PROMPT: Please set out the rows below as a JSON list of strings, one string per line, leaving out blank lines. Cover only the lines from the one containing "pose: elev=354.3 azim=60.1" through the one containing "Dot at: (185, 350)", inclusive.

TASK INPUTS:
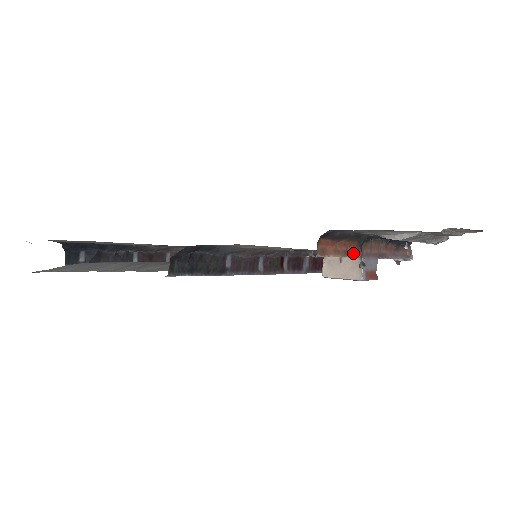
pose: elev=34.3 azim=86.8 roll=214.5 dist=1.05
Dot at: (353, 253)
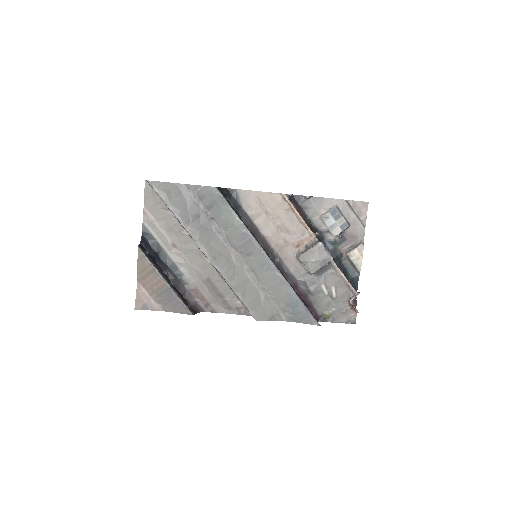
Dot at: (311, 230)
...
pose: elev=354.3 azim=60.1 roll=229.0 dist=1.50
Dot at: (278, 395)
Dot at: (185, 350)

RESPONSE TO THE TASK:
[
  "pose: elev=354.3 azim=60.1 roll=229.0 dist=1.50",
  "Dot at: (278, 395)",
  "Dot at: (185, 350)"
]